Bug #65560 (fcntl() locks not working in NFS directories)
- From: Nix <nix esperi demon co uk>
- To: gconf-list gnome org
- Cc: kieran esperi demon co uk
- Subject: Bug #65560 (fcntl() locks not working in NFS directories)
- Date: 09 Dec 2001 22:35:56 +0000
[bugzilla is not cooperating with me, so sent to the list; please Cc
me, as I am not subscribed.]
Bug 65560 (the need for locking in the ~/.gconfd/lock and
~/.gconf/*-backend-lock directories) was recently marked NOTABUG. I
respectfully disagree.
Consider this from the user's point of view (which is exactly the point
of view I just had to consider it from, just after telling someone else
how much galeon and gconf rocked, and watching it not work for him
because of this bug :( )
- The user probably doesn't know that gconf exists; from the user's
POV, he's running galeon, or evolution, or the (GNOME 2) panel.
Thus, errors from gconf must be *really* clearly reported, or
they'll reflect poorly upon the application that's starting gconf.

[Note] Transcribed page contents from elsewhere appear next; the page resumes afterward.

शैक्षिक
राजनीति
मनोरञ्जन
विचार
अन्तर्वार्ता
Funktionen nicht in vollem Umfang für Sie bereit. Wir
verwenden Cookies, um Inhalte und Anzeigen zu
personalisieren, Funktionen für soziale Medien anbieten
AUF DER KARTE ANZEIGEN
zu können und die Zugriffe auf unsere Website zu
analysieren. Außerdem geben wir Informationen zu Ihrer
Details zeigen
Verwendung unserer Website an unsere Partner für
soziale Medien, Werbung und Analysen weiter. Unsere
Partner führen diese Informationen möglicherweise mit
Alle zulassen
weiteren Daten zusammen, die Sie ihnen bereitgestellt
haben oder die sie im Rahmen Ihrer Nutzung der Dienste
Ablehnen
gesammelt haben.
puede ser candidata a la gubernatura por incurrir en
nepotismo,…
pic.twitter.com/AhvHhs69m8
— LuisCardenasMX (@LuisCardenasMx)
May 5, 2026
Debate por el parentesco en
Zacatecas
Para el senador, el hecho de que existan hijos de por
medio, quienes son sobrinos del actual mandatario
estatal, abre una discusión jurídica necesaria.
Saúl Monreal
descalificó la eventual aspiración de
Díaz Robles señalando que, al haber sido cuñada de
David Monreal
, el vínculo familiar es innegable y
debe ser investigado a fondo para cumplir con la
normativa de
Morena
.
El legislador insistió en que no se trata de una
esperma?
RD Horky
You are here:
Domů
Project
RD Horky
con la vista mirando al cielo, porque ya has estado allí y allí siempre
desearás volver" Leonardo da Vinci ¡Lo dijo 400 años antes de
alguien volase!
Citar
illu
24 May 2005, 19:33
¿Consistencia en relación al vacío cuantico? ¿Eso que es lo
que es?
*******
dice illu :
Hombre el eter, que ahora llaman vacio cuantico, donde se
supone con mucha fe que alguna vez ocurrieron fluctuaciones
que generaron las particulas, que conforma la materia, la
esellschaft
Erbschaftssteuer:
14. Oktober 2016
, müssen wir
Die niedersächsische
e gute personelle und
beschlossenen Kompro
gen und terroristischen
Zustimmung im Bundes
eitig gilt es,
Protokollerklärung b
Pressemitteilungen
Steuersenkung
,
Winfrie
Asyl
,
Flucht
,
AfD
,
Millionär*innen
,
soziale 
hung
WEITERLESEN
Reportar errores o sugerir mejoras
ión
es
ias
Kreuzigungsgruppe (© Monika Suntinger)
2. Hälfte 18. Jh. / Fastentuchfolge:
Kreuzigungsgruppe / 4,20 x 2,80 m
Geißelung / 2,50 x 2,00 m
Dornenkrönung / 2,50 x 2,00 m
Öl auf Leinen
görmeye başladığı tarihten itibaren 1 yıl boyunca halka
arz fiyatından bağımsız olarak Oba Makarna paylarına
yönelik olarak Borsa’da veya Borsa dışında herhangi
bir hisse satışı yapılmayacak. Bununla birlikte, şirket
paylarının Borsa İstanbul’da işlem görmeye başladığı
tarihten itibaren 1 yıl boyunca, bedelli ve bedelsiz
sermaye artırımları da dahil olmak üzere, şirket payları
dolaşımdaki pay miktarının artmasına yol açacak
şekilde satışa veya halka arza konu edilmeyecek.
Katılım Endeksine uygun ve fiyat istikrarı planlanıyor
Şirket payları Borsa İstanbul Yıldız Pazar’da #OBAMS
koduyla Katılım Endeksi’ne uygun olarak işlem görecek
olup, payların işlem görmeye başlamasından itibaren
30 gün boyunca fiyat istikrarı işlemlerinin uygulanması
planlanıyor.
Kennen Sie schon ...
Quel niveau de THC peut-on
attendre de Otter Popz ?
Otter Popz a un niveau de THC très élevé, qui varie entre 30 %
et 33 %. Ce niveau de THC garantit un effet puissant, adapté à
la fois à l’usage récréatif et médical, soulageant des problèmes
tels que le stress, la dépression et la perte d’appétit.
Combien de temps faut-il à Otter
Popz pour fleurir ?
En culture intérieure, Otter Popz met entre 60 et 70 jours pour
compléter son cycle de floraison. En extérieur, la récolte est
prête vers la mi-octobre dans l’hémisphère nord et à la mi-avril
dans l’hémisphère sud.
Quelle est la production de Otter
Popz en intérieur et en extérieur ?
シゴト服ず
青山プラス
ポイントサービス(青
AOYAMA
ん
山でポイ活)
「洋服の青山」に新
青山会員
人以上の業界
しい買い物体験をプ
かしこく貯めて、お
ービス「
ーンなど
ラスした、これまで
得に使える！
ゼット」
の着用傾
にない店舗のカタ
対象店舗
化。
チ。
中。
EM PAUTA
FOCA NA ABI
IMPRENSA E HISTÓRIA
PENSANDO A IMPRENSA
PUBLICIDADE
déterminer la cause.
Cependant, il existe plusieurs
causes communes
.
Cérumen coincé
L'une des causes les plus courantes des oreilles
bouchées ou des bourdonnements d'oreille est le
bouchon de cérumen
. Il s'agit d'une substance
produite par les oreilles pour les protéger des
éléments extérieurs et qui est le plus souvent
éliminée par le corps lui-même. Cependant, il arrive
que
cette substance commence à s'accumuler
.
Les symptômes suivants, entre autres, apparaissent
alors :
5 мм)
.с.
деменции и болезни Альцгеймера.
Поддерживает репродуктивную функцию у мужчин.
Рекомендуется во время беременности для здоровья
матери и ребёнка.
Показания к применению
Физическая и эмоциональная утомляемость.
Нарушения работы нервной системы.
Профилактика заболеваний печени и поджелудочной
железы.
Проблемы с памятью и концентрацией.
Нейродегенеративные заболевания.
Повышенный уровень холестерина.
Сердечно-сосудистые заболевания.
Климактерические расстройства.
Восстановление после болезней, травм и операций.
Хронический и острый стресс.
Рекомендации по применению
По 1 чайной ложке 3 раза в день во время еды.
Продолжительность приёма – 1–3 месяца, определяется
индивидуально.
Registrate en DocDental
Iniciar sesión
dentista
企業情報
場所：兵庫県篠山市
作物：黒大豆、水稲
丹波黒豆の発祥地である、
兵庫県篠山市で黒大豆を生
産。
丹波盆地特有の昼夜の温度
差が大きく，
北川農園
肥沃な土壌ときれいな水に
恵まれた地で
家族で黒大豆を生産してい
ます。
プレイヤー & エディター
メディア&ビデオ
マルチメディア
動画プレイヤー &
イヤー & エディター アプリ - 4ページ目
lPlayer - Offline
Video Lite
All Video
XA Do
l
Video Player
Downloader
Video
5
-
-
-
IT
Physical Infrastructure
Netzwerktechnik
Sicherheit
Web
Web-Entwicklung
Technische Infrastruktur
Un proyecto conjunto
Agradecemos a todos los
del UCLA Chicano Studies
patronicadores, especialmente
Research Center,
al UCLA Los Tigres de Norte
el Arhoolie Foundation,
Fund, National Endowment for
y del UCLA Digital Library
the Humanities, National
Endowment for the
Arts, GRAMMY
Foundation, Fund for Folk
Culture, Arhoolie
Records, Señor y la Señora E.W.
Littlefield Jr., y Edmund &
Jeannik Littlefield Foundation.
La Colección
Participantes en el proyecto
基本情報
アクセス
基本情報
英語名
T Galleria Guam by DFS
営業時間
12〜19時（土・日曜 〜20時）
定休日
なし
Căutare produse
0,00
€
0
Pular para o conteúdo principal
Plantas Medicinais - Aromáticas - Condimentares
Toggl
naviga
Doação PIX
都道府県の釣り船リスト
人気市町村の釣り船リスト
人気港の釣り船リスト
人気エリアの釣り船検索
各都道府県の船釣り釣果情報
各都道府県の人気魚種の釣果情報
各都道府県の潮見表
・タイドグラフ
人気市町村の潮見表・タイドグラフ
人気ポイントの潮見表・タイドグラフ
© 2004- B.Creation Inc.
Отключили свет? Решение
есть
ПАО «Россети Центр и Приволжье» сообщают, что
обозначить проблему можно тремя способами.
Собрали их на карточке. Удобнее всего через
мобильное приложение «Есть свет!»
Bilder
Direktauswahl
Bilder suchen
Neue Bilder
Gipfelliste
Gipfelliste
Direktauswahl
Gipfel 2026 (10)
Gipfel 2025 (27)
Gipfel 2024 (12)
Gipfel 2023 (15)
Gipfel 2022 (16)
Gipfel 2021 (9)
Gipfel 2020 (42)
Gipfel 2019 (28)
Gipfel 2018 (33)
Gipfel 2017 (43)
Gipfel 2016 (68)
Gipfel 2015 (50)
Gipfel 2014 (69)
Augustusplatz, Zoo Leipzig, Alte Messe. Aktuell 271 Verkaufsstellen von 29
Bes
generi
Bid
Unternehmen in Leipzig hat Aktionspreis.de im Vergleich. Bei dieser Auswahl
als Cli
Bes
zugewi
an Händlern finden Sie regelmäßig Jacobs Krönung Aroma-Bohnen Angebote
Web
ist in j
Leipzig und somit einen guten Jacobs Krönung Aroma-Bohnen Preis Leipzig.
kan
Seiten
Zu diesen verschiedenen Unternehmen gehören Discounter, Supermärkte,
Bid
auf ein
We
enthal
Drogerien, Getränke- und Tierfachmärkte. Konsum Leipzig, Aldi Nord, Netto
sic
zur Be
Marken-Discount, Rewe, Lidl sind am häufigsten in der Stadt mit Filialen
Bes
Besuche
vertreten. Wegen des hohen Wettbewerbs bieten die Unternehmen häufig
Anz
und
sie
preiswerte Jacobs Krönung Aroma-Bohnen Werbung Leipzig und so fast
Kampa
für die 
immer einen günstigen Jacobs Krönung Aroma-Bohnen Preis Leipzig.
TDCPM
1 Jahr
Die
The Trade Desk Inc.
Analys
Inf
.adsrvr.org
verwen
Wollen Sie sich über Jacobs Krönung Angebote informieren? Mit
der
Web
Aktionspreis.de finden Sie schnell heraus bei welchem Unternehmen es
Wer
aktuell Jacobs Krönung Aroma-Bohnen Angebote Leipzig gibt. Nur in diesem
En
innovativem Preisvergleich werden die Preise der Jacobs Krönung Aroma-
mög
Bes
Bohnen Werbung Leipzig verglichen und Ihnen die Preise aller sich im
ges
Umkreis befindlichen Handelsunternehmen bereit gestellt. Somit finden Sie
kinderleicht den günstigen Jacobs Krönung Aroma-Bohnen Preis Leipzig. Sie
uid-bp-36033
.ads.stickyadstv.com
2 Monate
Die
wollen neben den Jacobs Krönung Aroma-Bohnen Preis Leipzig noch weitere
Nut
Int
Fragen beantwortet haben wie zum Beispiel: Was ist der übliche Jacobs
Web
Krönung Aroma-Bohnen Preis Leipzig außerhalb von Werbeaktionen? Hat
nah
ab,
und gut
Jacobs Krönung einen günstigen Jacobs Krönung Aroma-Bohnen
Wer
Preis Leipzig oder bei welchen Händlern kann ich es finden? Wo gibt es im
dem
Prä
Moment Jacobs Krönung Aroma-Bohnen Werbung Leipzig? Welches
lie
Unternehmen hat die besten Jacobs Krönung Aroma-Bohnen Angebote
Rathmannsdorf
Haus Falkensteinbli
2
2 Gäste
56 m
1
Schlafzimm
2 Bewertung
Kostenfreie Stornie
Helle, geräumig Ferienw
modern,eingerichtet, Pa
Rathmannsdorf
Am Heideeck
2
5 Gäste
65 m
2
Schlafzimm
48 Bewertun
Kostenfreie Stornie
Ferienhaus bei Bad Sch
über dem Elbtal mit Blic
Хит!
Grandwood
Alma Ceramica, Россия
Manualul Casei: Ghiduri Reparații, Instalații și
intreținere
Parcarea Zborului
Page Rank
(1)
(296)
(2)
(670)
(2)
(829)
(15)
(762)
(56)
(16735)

(The user in this case said that `galeon seems to be broken' and
`it needs better error checking'... and from a user's point of
view, this is the case.)
- gconf doesn't report its errors to the starting code correctly;
e.g., galeon hits you with an amazing flood of
,----
| Failed to spawn the config server (gconfd): Failed to contact
| configuration server (a likely cause of this is that you have an
| existing configuration server (gconfd) running, but it isn't reachable
| from here - if you're logged in from two machines at once, you may
| need to enable TCP networking for ORBit)
`----
messages; thousands of them in quick succession, flooding the logs
:(
Those errors are misleading in this situation, as there is no problem
with an unreachable gconfd at all --- and you can't even get decent
debugging logs without rebuilding gconf, because to do that you need to
be able to send gconfd a SIGUSR1, and if it dies immediately you can't
do that.
It took me an hour of poring through strace dumps and the gconf source
code before I comprehended what was going on and that not one but *two*
files needed to be rendered lockable (and maybe more than that if I was
using multiple backends) --- it shouldn't be this hard!
At least the error message ought to be improved; at best, the lock files
ought to be created in /var/lock, /var/run or /tmp; somewhere where
transient lock files are conventionally created on Unix platforms, and
which are thus always local and always permit fcntl() locks to be
established upon them.
More, this eliminates the other bug whereby a crashing system can
leave stale lockfiles around; /var/{lock,run} and /tmp get zapped at
startup for exactly this reason.
If nobody can think of a reason why the lockfiles shouldn't go in
/var/lock or thereabouts, I'll hack it up and submit a patch (trying
/var/lock/gconf-{gconfd-pid}/, then /var/run/gconf-{gconfd-pid}/, then
/tmp/gconf-{gconfd-pid}/ in order). But as it is, this bans users whose
home directories are NFS-served from Linux 2.0 and most 2.2 systems (and
maybe others) from running evolution, galeon, gconf, GNOME 2's panel and
all other gconf-using applications --- while other users on the same
network, with $HOMEs mounted from a different place, may be able to run
them without difficulty. I think the suboptimality of this is obvious :)
(yes, there is a make-symlinks workaround. It's hardly ideal. :) )
--
`The situation is completely under control. All of them were killed.'
--- Alim Razim, for the Northern Alliance, demonstrating fine
command of traditional Afghan prisoner control techniques.